| Texte support |

####################

Les événements récents conduisant à une situation quasi insurrectionnelle en Nouvelle-Calédonie sont en majorité interprétés par les médias et les personnalités politiques comme un relent de conflit colonial entre Kanaks indépendantistes et Caldoches légitimistes. Si cette lecture garde évidemment tout son sens historique, elle élude une situation économique récente résultant de manœuvres géopolitiques inconnues du grand public : la guerre du nickel.
Un peu d’Histoire
Le nickel a longtemps été considéré comme une impureté associée au raffinage du cuivre. Au XVIIème, les ouvriers travaillant dans les mines de Saxe, fulminant contre cette impureté complexe à séparer, l’avaient appelée «kupfernickel» ou «démon du cuivre»1. Identifiant en 1751 un nouvel élément métallique très semblable au kupfernickel de Saxe, le chimiste suédois le baptisa nickel.
En parcourant la Nouvelle-Calédonie, l’ingénieur français Jules Garnier y découvre en 1864 une roche nickélifère de couleur verte nommée en son honneur la « garniérite ».
Cette découverte va provoquer une « ruée vers le nickel » avec la création en 1880 de la SLN (Société Le Nickel) rapidement rachetée en 1883 par la famille Rothschild.
Son siège restera longtemps installé dans la ville de Thio rebaptisée pour l’occasion « Nickeltown ». Via son ancienne colonie, la France est donc le berceau de l’exploitation industrielle du nickel.
Le nickel peut s’extraire de deux types de roches : les amas sulfurés et les latérites. Très présents dans les sous-sols canadiens, sud-africains et russes, les amas sulfurés se raffinent aisément. En revanche le nickel extrait des latérites (Indonésie et Nouvelle Calédonie) est de qualité médiocre et nécessite un raffinage complexe et énergétivore (2 à 5 fois plus d’énergie).
Initialement considéré comme un déchet, le nickel va rapidement prendre une place incontournable dans les sociétés modernes. Grâce à ses propriétés peu corrosives il va d’abord remplacer le cuivre dans la fabrication des pièces de monnaie puis associé au chrome, il va devenir l’ingrédient de base de nombreux alliages comme l’acier inoxydable.
Les alliages comptent aujourd’hui pour 70% de la demande mondiale de nickel.

####################

| Données fournies |
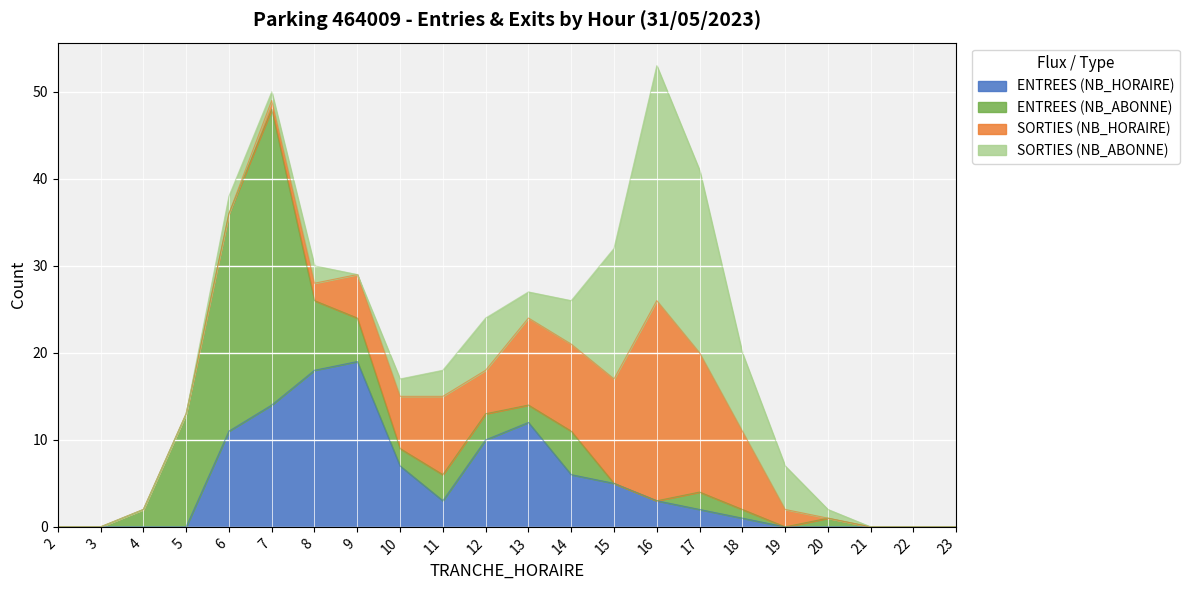

How many data points in ENTREES (NB_ABONNE) are less than 2?

10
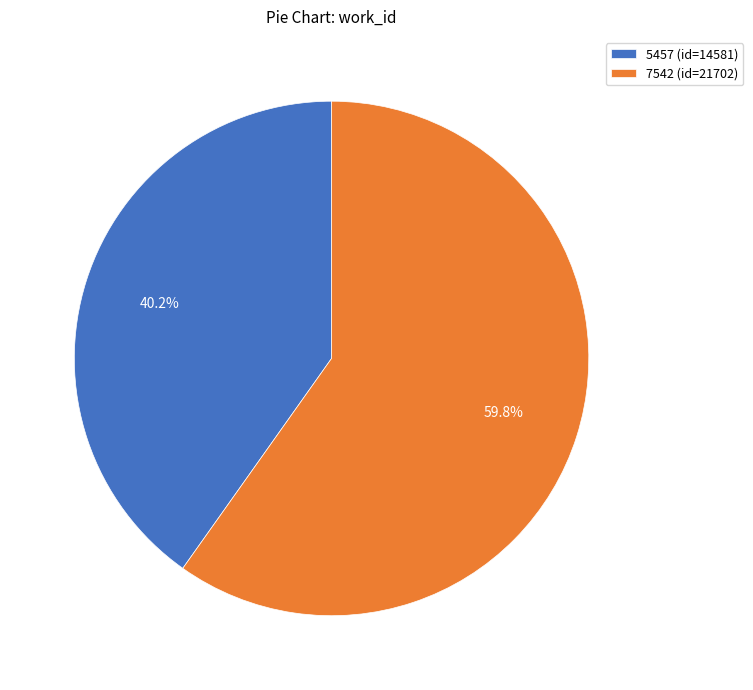

What is the largest slice in the pie chart?

7542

####################

| Liste des consignes |
1 - Reprends le passage du texte sur le nickel qui s'ouvre sur les mots contenant « Un peu d’Histoire » et s'achève sur « le baptisa nickel. », en changeant « Saxe » en « Bohême ».
2 - Écris la suite du texte sur le nickel à partir de sa dernière phrase.

| Réponses successives |
1 -
Un peu d’Histoire
Le nickel a longtemps été considéré comme une impureté associée au raffinage du cuivre. Au XVIIème, les ouvriers travaillant dans les mines de Bohême, fulminant contre cette impureté complexe à séparer, l’avaient appelée «kupfernickel» ou «démon du cuivre»1. Identifiant en 1751 un nouvel élément métallique très semblable au kupfernickel de Bohême, le chimiste suédois le baptisa nickel.

2 -
Grâce à ses propriétés magnétiques, il intervient dans la fabrication des aimants. Et enfin grâce à ses propriétés électrochimiques il participe à la fabrication des accumulateurs et des batteries. Le nickel est ainsi devenu un élément crucial de la production de smartphones mais aussi de la transition énergétique: aimants permanents des éoliennes et sulfate de nickel présent dans les cathodes des batteries ion-lithium des véhicules hybrides et électriques.
Un véhicule électrique contient en moyenne 55 kg de nickel.
Au cours des dernières années, le marché du nickel a été fortement perturbé par la relation incestueuse d’un couple producteur/consommateur ayant mis la main de façon insidieuse sur le marché mondial.
Comment la Chine et l’Indonésie ont vampirisé le maché du nickel
La consommation mondiale de nickel apparait particulièrement singulière2 :
la Chine consomme 55% de la production suivie par le Japon avec seulement…4% et les Etats-Unis 3%.
On retrouve au niveau de la production un panorama tout aussi surprenant : l’Indonésie produit la moitié du nickel mondial suivie les Philippines avec 11% et la France (Nouvelle Calédonie) avec 6%. Cette situation très récente est notamment liée à un accroissement exponentiel de la production indonésienne : en moins de dix ans elle a plus que décuplé. Comment l’Indonésie et la Chine ont-elles pu aussi rapidement devenir les géants du nickel3 écrasant toute concurrence sur leur passage ?
Premier producteur mondial d’acier, d’éoliennes de panneaux solaires et de batteries, la Chine a un besoin exponentiel de nickel, un métal qu’elle ne produit qu’en faibles quantités. Consciente de l’énorme potentiel nickélifère indonésien (42% des réserves mondiales4), l’Empire du Milieu a passé avec son voisin insulaire le « pacte du diable »5. En y finançant massivement et à vitesse stratosphérique le développement de nouvelles mines de nickel, le couple infernal a en un clic formé un oligopole anti-concurrentiel inondant le marché de nickel indonésien6. Les conséquences économiques ne se sont pas fait attendre.
Conséquences sur les marchés
La demande croissante de nickel notamment liée à l’émergence des véhicules électriques couplée à une stagnation de l’offre avait soutenu les cours au début de la décennie. Ainsi, le prix à la tonne avait presque doublé entre début 2020 et début 2022 passant de 12 000 $/ à 20 000 $/t. En février 2022, le déclenchement du conflit russo-ukrainien concomitant au retard dans l’autorisation des quotas de production du gouvernement indonésien et à une forte spéculation au LME (bourse des métaux de Londres) avaient fait exploser des cours frôlant 50000 $/tonne début mars 2022.
7
Restés élevés jusque début 2023 (nouveau pic à 31000$ le 3 janvier 2023), les cours ont ensuite entamé une chute vertigineuse. Par suite de la surproduction indonésienne, le prix à la tonne a perdu 30% de sa valeur au cours de l’année 2023. Une descente aux enfers qui s’est poursuivie atteignant 50% au premier trimestre 2024.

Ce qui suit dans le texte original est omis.